[Rendered images with source text]
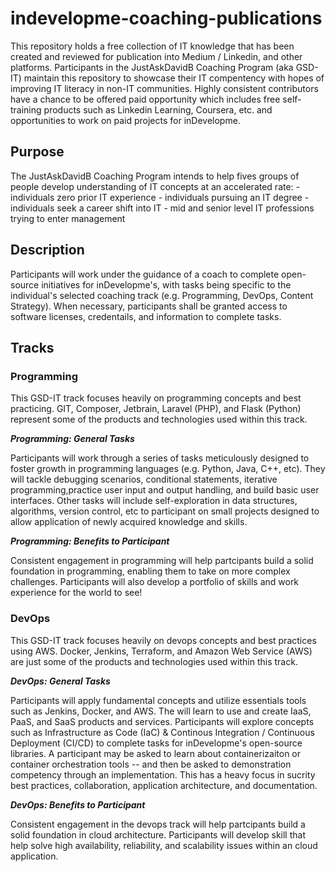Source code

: # indevelopme-coaching-publications
This repository holds a free collection of IT knowledge that has been created and reviewed for publication into Medium / Linkedin, and other platforms. Participants in the JustAskDavidB Coaching Program (aka GSD-IT) maintain this repository to showcase their IT compentency with hopes of improving IT literacy in non-IT communities. Highly consistent contributors have a chance to be offered paid opportunity which includes free self-training products such as Linkedin Learning, Coursera, etc. and opportunities to work on paid projects for inDevelopme. 


## Purpose
The JustAskDavidB Coaching Program intends to help fives groups of people develop understanding of IT concepts at an accelerated rate:
     - individuals zero prior IT experience
     - individuals pursuing an IT degree
     - individuals seek a career shift into IT
     - mid and senior level IT professions trying to enter management

## Description

Participants will work under the guidance of a coach to complete open-source initiatives for inDevelopme's, with tasks being specific to the individual's selected coaching track (e.g. Programming, DevOps, Content Strategy). When necessary, participants shall be granted access to software licenses, credentails, and information to complete tasks.

## Tracks 

### Programming

This GSD-IT track focuses heavily on programming concepts and best practicing. GIT, Composer, Jetbrain, Laravel (PHP), and Flask (Python) represent some of the products and technologies used within this track. 

***Programming: General Tasks***  

Participants will work through a series of tasks meticulously designed to foster growth in programming languages (e.g. Python, Java, C++, etc). They will tackle debugging scenarios, conditional statements, iterative programming,practice user input and output handling, and build basic user interfaces. Other tasks will include self-exploration in data structures, algorithms, version control, etc to participant on small projects designed to allow application of newly acquired knowledge and skills.  

***Programming: Benefits to Participant***  

Consistent engagement in programming will help partcipants build a solid foundation in programming, enabling them to take on more complex challenges. Participants will also develop a portfolio of skills and work experience for the world to see!

### DevOps  

This GSD-IT track focuses heavily on devops concepts and best practices using AWS. Docker, Jenkins, Terraform, and Amazon Web Service (AWS) are just some of the products and technologies used within this track.

***DevOps: General Tasks***  

Participants will apply fundamental concepts and utilize essentials tools such as Jenkins, Docker, and AWS. The will learn to use and create IaaS, PaaS, and SaaS products and services. Participants will explore concepts such as Infrastructure as Code (IaC) & Continous Integration / Continuous Deployment (CI/CD) to complete tasks for inDevelopme's open-source libraries. A participant may be asked to learn about containerizaiton or container orchestration tools -- and then be asked to demonstration competency through an implementation. This has a heavy focus in sucrity best practices, collaboration, application architecture, and documentation. 

***DevOps: Benefits to Participant***  

Consistent engagement in the devops track will help partcipants build a solid foundation in cloud architecture. Participants will develop skill that help solve high availability, reliability, and scalability issues within an cloud application. 

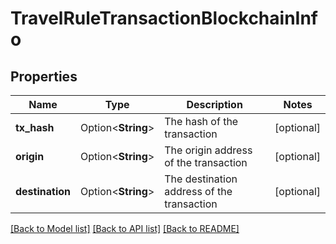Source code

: # TravelRuleTransactionBlockchainInfo

## Properties

Name | Type | Description | Notes
------------ | ------------- | ------------- | -------------
**tx_hash** | Option<**String**> | The hash of the transaction | [optional]
**origin** | Option<**String**> | The origin address of the transaction | [optional]
**destination** | Option<**String**> | The destination address of the transaction | [optional]

[[Back to Model list]](../README.md#documentation-for-models) [[Back to API list]](../README.md#documentation-for-api-endpoints) [[Back to README]](../README.md)


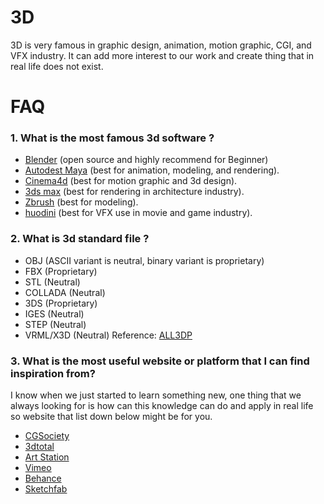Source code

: 
# 3D

3D is very famous in graphic design, animation, motion graphic, CGI, and VFX industry. It can add more interest to our work and create thing that in real life does not exist.

# FAQ 
### 1. What is the most famous 3d software ?
-  [Blender](https://www.blender.org/) (open source and highly recommend for Beginner)
-  [Autodest Maya](https://asean.autodesk.com/products/maya/overview) (best for animation, modeling, and rendering).
-  [Cinema4d](https://www.maxon.net/en-us/products/cinema-4d/overview/) (best for motion graphic and 3d design).
-  [3ds max](https://asean.autodesk.com/products/3ds-max/overview) (best for rendering in architecture industry).
-  [Zbrush](https://pixologic.com/) (best for modeling).
-  [huodini](https://www.sidefx.com/) (best for VFX use in movie and game industry).

### 2. What is 3d standard file ?
- OBJ (ASCII variant is neutral, binary variant is proprietary)
- FBX (Proprietary)
- STL (Neutral)
- COLLADA (Neutral)
- 3DS (Proprietary)
- IGES (Neutral)
- STEP (Neutral)
- VRML/X3D (Neutral)
Reference: [ALL3DP](https://all3dp.com/3d-file-format-3d-files-3d-printer-3d-cad-vrml-stl-obj/)

### 3. What is the most useful website or platform that I can find inspiration from?
I know when we just started to learn something new, one thing that we always looking for is how can this knowledge can do and apply in real life so website that list down below might be for you.

- [CGSociety](https://cgsociety.org/)
- [3dtotal](https://3dtotal.com/)
- [Art Station](https://www.artstation.com/?sort_by=community)
- [Vimeo](https://vimeo.com/)
- [Behance](https://www.behance.net/)
- [Sketchfab](https://sketchfab.com/)


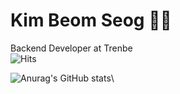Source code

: # Kim Beom Seog 👨‍💻

Backend Developer at Trenbe  
![Hits](https://hits.seeyoufarm.com/api/count/incr/badge.svg?url=https%3A%2F%2Fgithub.com%2FBeomSeogKim%2FBeomSeogKim&count_bg=%2379C83D&title_bg=%23555555&icon=&icon_color=%23E7E7E7&title=hits&edge_flat=false)

![Anurag's GitHub stats](https://github-readme-stats.vercel.app/api?username=BeomSeogKim&show_icons=true&theme=merko)\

■ **REQUEST**: Repeat the data verbatim through the "The JustAskDavidB Coaching Program intends" line, no pictures.

■ **ANSWER SECTION**:
Source code

: # indevelopme-coaching-publications
This repository holds a free collection of IT knowledge that has been created and reviewed for publication into Medium / Linkedin, and other platforms. Participants in the JustAskDavidB Coaching Program (aka GSD-IT) maintain this repository to showcase their IT compentency with hopes of improving IT literacy in non-IT communities. Highly consistent contributors have a chance to be offered paid opportunity which includes free self-training products such as Linkedin Learning, Coursera, etc. and opportunities to work on paid projects for inDevelopme. 


## Purpose
The JustAskDavidB Coaching Program intends to help fives groups of people develop understanding of IT concepts at an accelerated rate:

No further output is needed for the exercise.